The stack of 5,000 logs was 59 feet tall when it collapsed November 18, 1999. That's 4 feet higher than the university allows.
Too much stress on logs
Linbeck said two primary factors caused the failure:
1. Excessive internal stresses caused by aggressive wedging of the second stack of logs into the first stack.
2. Inadequate containment strength. The wiring used to tie the logs together provided insufficient binding strength. Also, steel cables that in recent years had been wrapped around the first stack of logs were not used in 1999.
Linbeck said the commission ruled out several factors that had been considered as possible contributing factors for the collapse:
The bonfire's center pole. Linbeck said the "center pole, which was of high quality, had very little to do with the structural strength" of the stack. The center pole "did not contribute to the collapse."
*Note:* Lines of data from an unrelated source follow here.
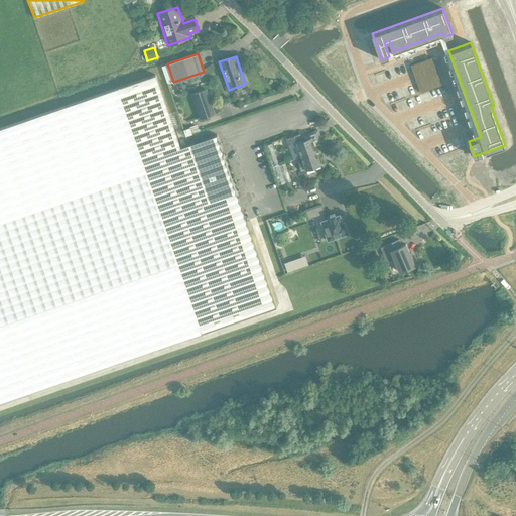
[(0,401),(276,306),(237,192),(224,153),(223,153),(223,152),(221,153),(218,145),(220,145),(220,143),(218,144),(215,136),(217,135),(217,134),(180,147),(155,75),(0,128),(0,401)]
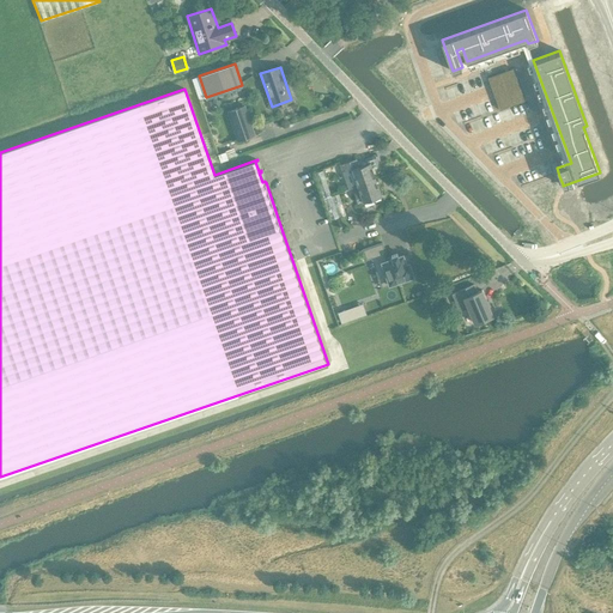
[(244,107),(229,111),(238,139),(254,133),(244,107)]
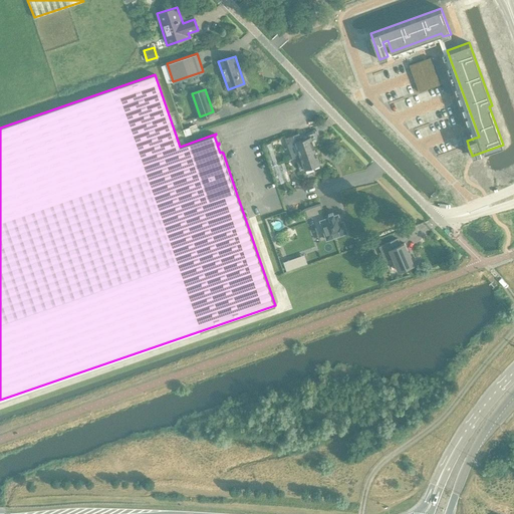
[(189,126),(183,129),(185,136),(191,134),(189,126)]
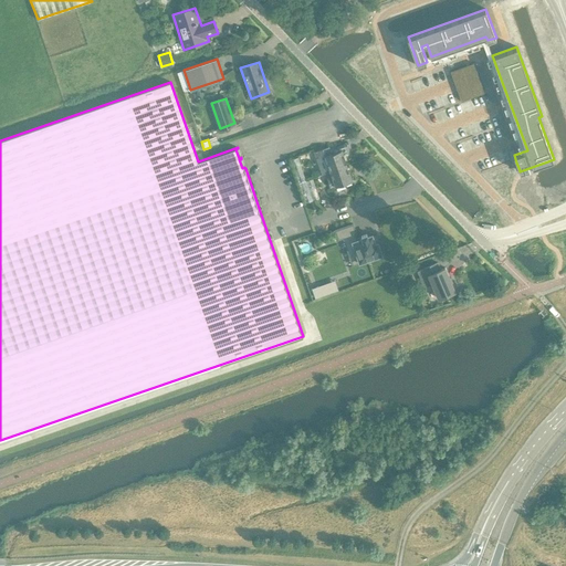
[(320,161),(324,174),(331,171),(346,166),(342,150),(332,154),(328,147),(323,148),(314,152),(318,163),(320,161)]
A crane that hit a cross-tie. The committee verified that the crane hit the stack of logs, but Linbeck said it "could not have generated enough force to materially weaken the structure or contribute to the collapse."
Soil under the logs, ropes used to secure the logs and other equipment. Linbeck said all were tested. "None of them played a role in the collapse," he said.
Structure built 'without adequate ... control'
Linbeck said the panel found that "organizational failure" contributed to the bonfire accident. He said the failure had its roots in decisions made by university officials and students over many years that "created an environment in which a complex and dangerous structure was allowed to be built without adequate physical or engineering control."
Linbeck said there was evidence of drinking, horseplay and other irresponsible behavior by students but that those activities did not play a role in the collapse.
Authorities are still weighing whether the bonfire tradition, which dates back to 1909, will resume.